*EXCERPT TO READ:*
..........
Laos currently suffers occasional deadly
bombings of its markets, buses, bridges,
government outposts and other soft targets, which
it blames on right-wing "bad elements" and "exiled
Lao reactionaries" in the US, France, Australia,
Thailand and elsewhere.
Concerned about
the alleged "persecution" of Hmong who refuse to
surrender, Szendrey created a fact-finding
commission that includes a website, and he has
visited Laos several times. He also boosts that
Vang Pao, who is based in California, is the
Hmong's best leader.
"As the one who was
involved with the US government, was involved with
the development of the CIA army, was the person
who was the go-between, he [Vang Pao] is looked up
to by the majority of the Hmong community,"
Szendrey said. "He is the individual that should
be the one that can represent them, and
communicate for them, to the world."
Vang
Pao helped finance Szendrey's ill-fated trip this
month.
"I know that he has helped raise
money; for instance, when we take a trip like
this, the funding becomes available, and we
understand it comes from a variety of Hmong,"
Szendrey said. "It's good. My only hesitancy is
that when I say that, we have [people reacting]:
'Oh, this is a Vang Pao thing.' No, we do not work
for General Vang Pao."
"We do have people
who are followers of his, and organizations who
are followers of his, who have financially
supported us," Szendrey added.
Laotian
security officials expelled the Szendreys after
they deceptively entered the country on tourist
visas. "We were not there on vacation," Szendrey
said. "They charged us with having interfered with
their rural village relocation program. That was
the offence they deported us on."
Szendrey
said he met 173 unarmed Hmong women, children and
elderly men on June 4 on a country road, to ensure
their "surrender" would be peaceful. No Hmong
fighters surrendered at the site in the Xaysomboun
Special Zone, which is off-limits to foreigners.
..........
(Data items)
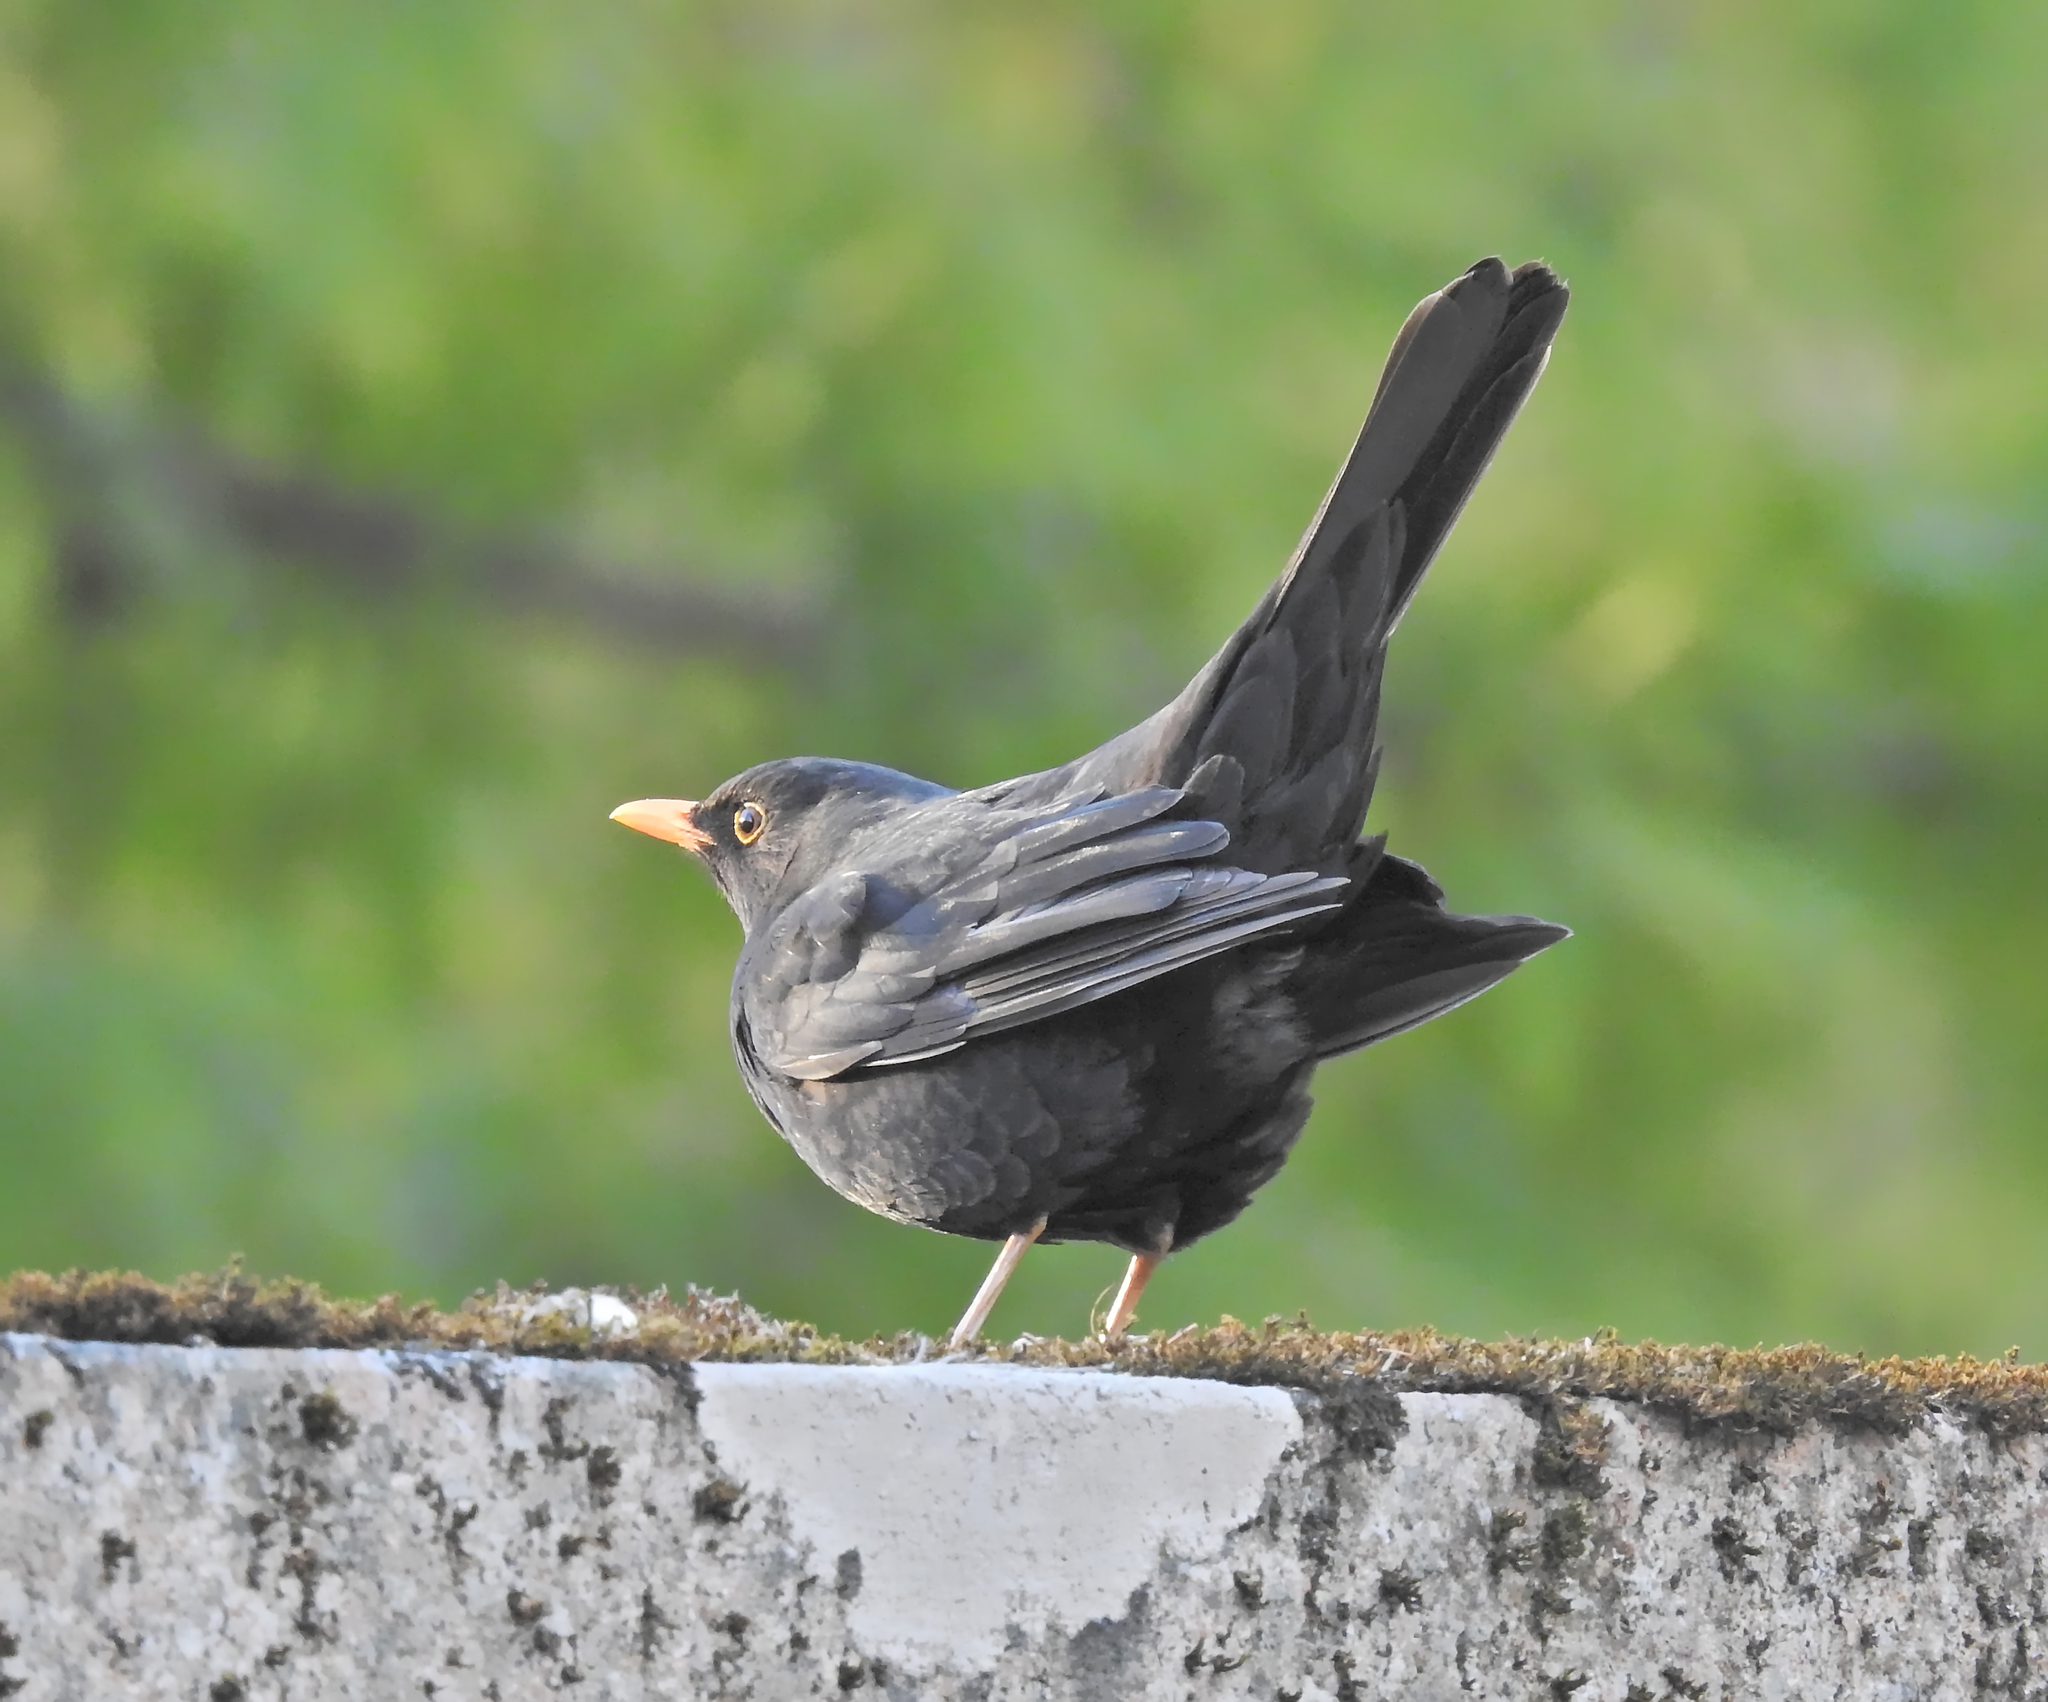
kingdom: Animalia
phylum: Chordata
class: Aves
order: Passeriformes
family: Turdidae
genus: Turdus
..........
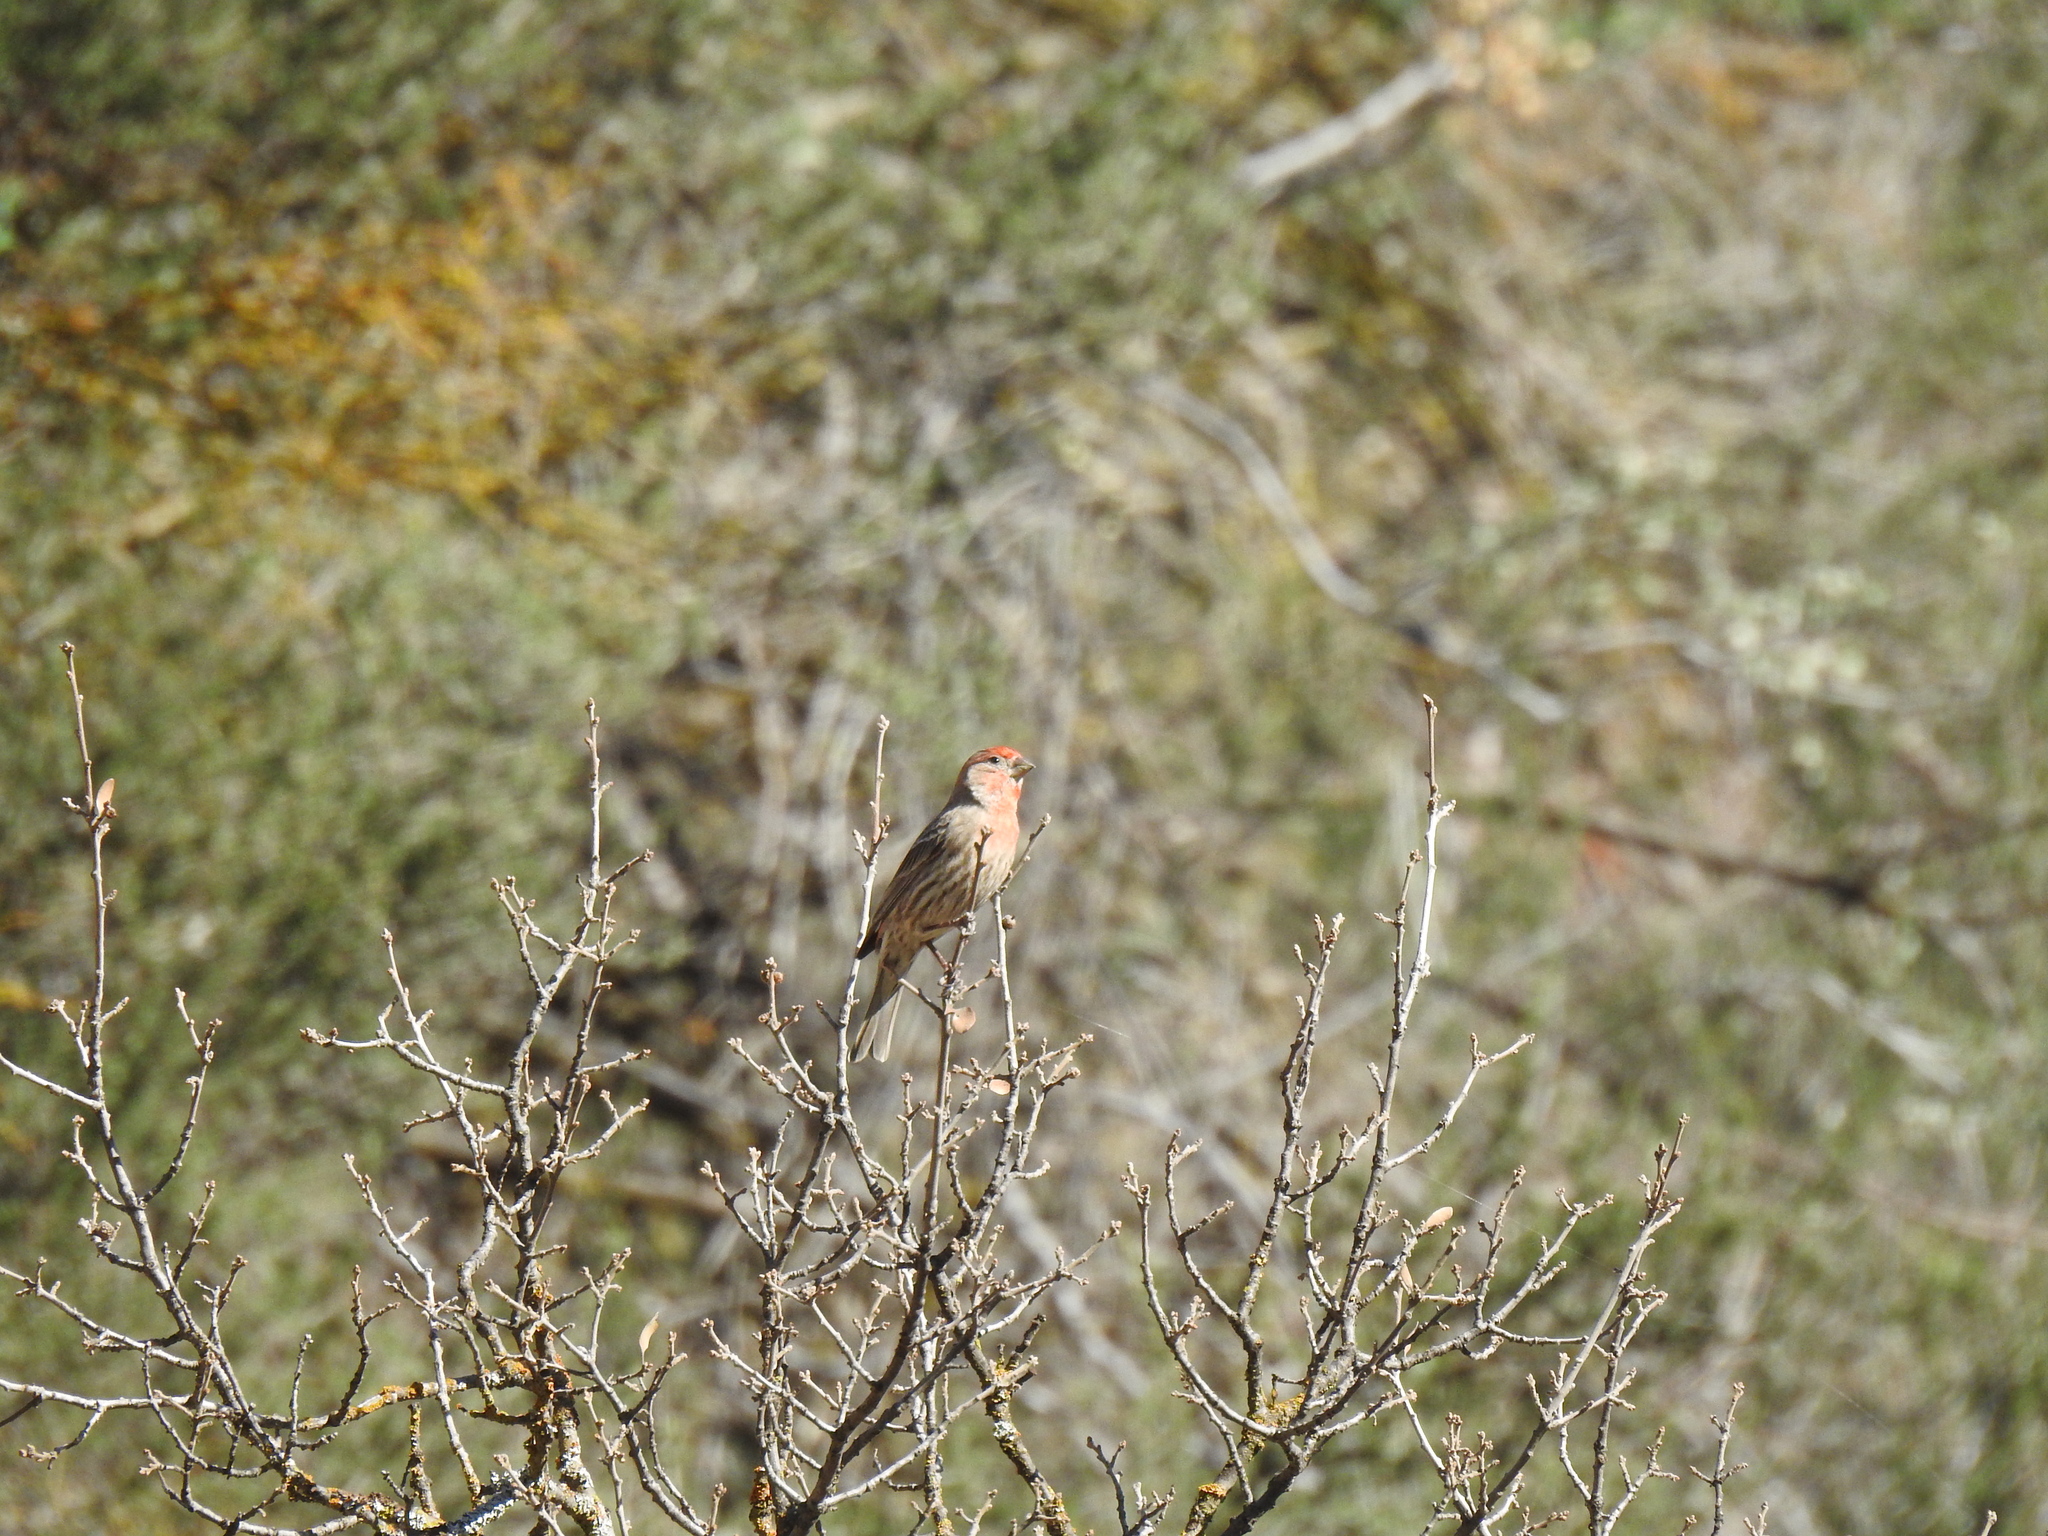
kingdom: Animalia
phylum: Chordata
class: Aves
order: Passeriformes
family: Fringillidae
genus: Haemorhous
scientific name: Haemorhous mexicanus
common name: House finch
..........
*CHALLENGES:*
**a.** In the news excerpt on the Hmong in Laos, how many people did Szendrey say he met on a country road on June 4?
**b.** From the news excerpt on the Hmong in Laos, extract the passage between "Concerned about" and "Hmong's best leader.", inclusive.
**c.** Continue the news excerpt on the Hmong in Laos, picking up after its final sentence.

*ANSWER LIST:*
**a.** He said he met 173 unarmed Hmong women, children and elderly men.

**b.**
Concerned about
the alleged "persecution" of Hmong who refuse to
surrender, Szendrey created a fact-finding
commission that includes a website, and he has
visited Laos several times. He also boosts that
Vang Pao, who is based in California, is the
Hmong's best leader.

**c.**
Future "surrenders" could include up to
17,000 Hmong who are hiding in about 20 scattered
clusters, each led by two or three armed leaders,
Szendrey said. But those 50 or 60 leaders will
probably never surrender, he added. "They probably
have already been tried and convicted," in
absentia, by the Laotian government for treason,
armed rebellion and related crimes, and would
likely face imprisonment or execution.
Laotian officials detained the Szendreys
on June 4 and interrogated them after the Hmong
gathering. The security forces were especially
angry about Szendry's earlier role in providing
illegal satellite phones to Hmong fugitives.
"Over the last four years, we have
established a communications network in which they
do have [satellite] telephones up in the jungle,"
Szendrey said. "We helped with the purchase" of
the satellite phones. "We don't know physically
how those actually got to them," he said. "I think
the total we got in was four or five" satellite
phones.
"On Saturday night, when they
[Laotian interrogators] started zeroing in, that's
the questions they wanted to know. How these
people got the phones. They wanted to know how our
communications, how our satellite phones, got to
them, and how we had our communications system
going."
The interrogation ended in havoc.
"I kind of almost made a mistake that was turned
[around]. I said, 'Yeah, we encouraged getting the
phones in there'... and they were turning that
into a serious confession," Szendrey said. "I
said, 'We did not smuggle the phones in, we have
no personal knowledge of actually how they got
from the borders to these people'."
Szendrey did not tell his interrogators
that he paid for the satellite phones. "No, no, we
'encouraged' getting the phones in there," he told
Laotian officials. "It finally ended when I
demanded to see the [American] Embassy, and
refused to sign the paper."
The unsigned
confession, written by Laotian authorities, listed
Szendrey's support for the Hmong, and described
"our contacts with them, that they had satellite
phones and how they were used, what were the goals
of our organization, things like this".
The Szendreys entered Laos on June 3, went
north to meet the Hmong the next day and were
seized by security forces several hours later. The
Szendreys were expelled to Thailand on June 6 and
flew home from Bangkok on Friday.
Richard S Ehrlich is a
Bangkok-based journalist from San Francisco,
California. He has reported news from Asia since
1978 and is co-author of Hello My Big Big
Honey!, a non-fiction book of investigative
journalism. He received a master's degree from
Columbia University's Graduate School of
Journalism.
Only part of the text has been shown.